Yaklaşık 40 yıl boyunca topladıklarını bir koleksiyon haline getiren Özkan, gelecek nesillere aktarmak için tüm parçaların kalıbını çıkardı, her birini yeniden dikti ve teker teker oyalarını işledi.
Tire Halk Eğitim Merkezinde Geleneksel El Sanatları ve Unutulmaya Yüz Tutmuş El Sanatları Usta Öğreticisi olarak görev yapan Özkan, Kültür ve Turizm Bakanlığı, belediyeler ve diğer resmi kurumların organizasyonları için geleneksel kıyafetler de dikiyor.
Orijinaline sadık kalıyor
İzmir MTK Sitesi'ndeki atölyesinde geleneksel kıyafetlerden oluşan koleksiyonunu saklayan ve yenilerini üreten Atilla Özkan, AA muhabirine, Mardin'den Giresun'a, Konya'dan Trakya'ya tüm Türkiye'yi dolaştığını, köylerdeki yaşlılardan eski düğünleri, kostümleri ve ezgileri öğrendiğini söyledi.
Yaşlıların evlerindeki asırlık sandıklardan çıkan geleneksel kostümleri topladığını anlatan Özkan, şunları kaydetti:
"Elimiz ayağımız tuttuğu sürece dolaşacağız.

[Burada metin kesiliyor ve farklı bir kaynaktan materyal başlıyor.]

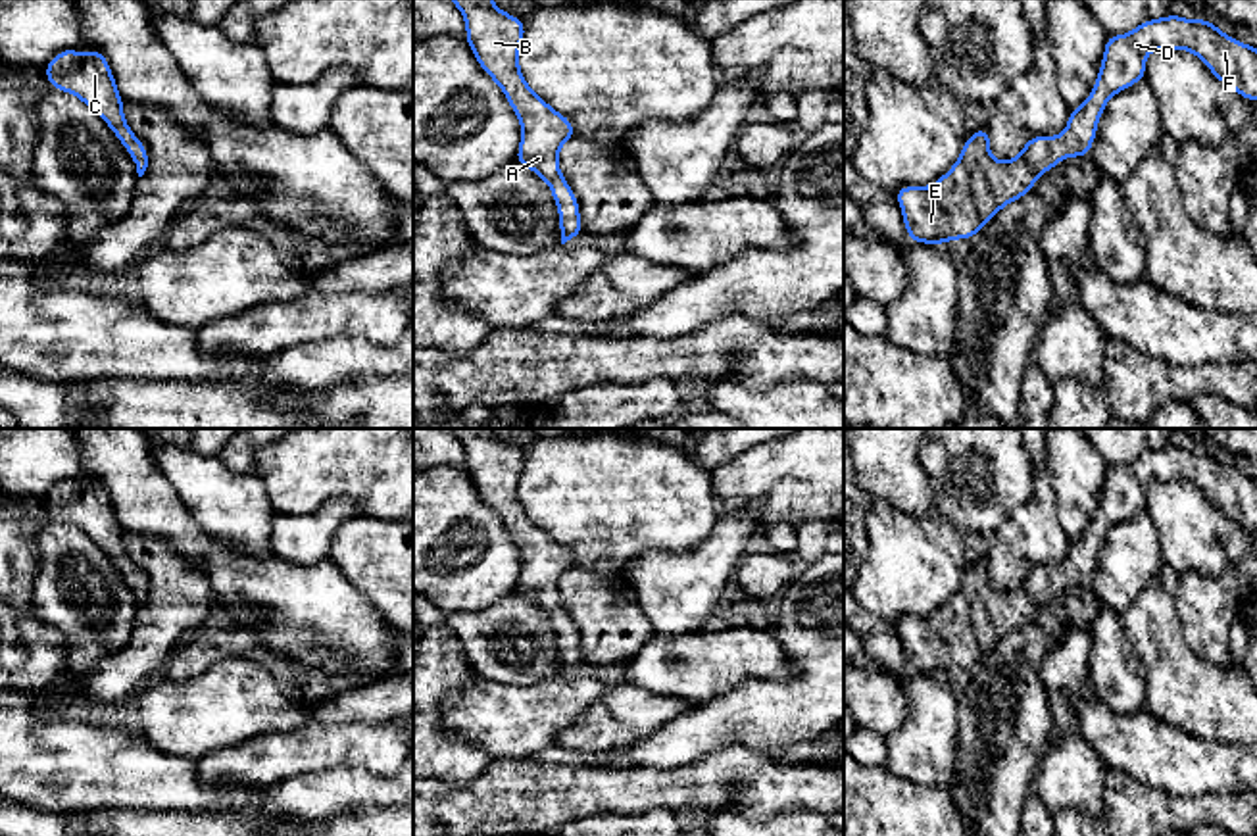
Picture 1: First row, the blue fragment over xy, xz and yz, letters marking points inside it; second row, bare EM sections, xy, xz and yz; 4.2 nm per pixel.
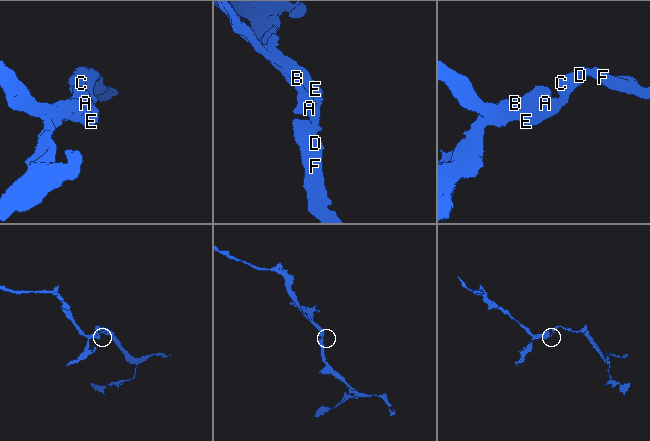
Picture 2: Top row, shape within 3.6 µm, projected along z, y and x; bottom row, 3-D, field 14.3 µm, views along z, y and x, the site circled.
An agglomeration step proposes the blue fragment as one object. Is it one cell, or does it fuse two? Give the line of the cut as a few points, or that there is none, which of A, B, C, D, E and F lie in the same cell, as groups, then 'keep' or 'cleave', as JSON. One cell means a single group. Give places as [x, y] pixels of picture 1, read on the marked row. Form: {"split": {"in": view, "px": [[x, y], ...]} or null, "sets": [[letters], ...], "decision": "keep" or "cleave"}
{"split": null, "sets": [["A", "B", "C", "D", "E", "F"]], "decision": "keep"}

Çünkü bu bizim hem hobimiz hem yaşam biçimimiz artık. Köyleri dolaşırken yüzlerce, binlerce yemeni, çevre, yağlık, peşkir, mendil elimize geçti. Oralarda giyilen cepkenleri, üç etekleri, başlıkları, takıları koleksiyonumuza kattık.
Bunlar, kızların giderken yanlarında götürdükleri çeyizler. Anadolu'da çeyiz serme adeti vardır. Gelinlik kızlar çeyizlik peşkirler, mendiller hazırlar ve düğünden birkaç gün önce çeyiz serilir. Bu da gelinin maharetini, elinin becerisini ortaya koyar. 100 yıllık, 110 yıllık, 120 yıllık parçalar var elimizde. Tamamen elle üretilmiş, üzeri sim, sırmaları makine kullanılmadan üretilmiş özel parçalar."
Yöresel desenlerden günlük giysilere geçiş
Özkan, geleneksel kıyafetlere olan ilgisinin koleksiyonculuktan daha ileri olduğunu, bu kültürü günümüze taşımak istediğini ifade ederek, sakladığı parçaları orijinaline en yakın şekilde günümüz teknolojisiyle yeniden ürettiğini anlattı.
Sadece kıyafetleri değil, takıları, başlıkları ve körüklü çizmeleri de atölyede yeniden yaptıklarını belirten Özkan, resmi kurumlara, üniversitelere sipariş üzerine üretim yaptıklarını aktardı.
Özkan, yurt dışından da müşterilerinin olduğunu ifade ederek, "Türk cumhuriyetlerinden ya da komşu ülkelerden gelenler oluyor. Bulgaristan, Romanya, Yunanistan, Makedonya'ya özel kostüm çalışmalarımız var." diye konuştu.
Zengin Anadolu kültürünü gelecek kuşaklara taşımak ve kostümlerin sergilendiği bir müze kurmak istediğini dile getiren Özkan, şöyle devam etti:
"Amacım geleneksel giysilerin popüler hale gelmesini sağlamak. Yurt dışında insanlar, yöresel kıyafetlerle festivallere katılıyor. Maalesef bu Türkiye'de kalmamış artık. Ukrayna'da bizim Anadolu'da da çok yaygın olan bir kanaviçe tekniği var. Herkes gömlekler, cepkenler giyiyor, yelekler giyiyor, takımlar, elbiseler giyiyor, hepsi kanaviçe. Ama maalesef Anadolu'da kalmamış. Bir yandan da amacım bu geleneksel giysilerin biraz popüler hale gelmesini sağlamak. Müzecilik anlayışıyla yöresel desenlerden esinlenerek günlük giysiler üretip insanların giymesine yönelik çalışmalar da yapmak istiyorum."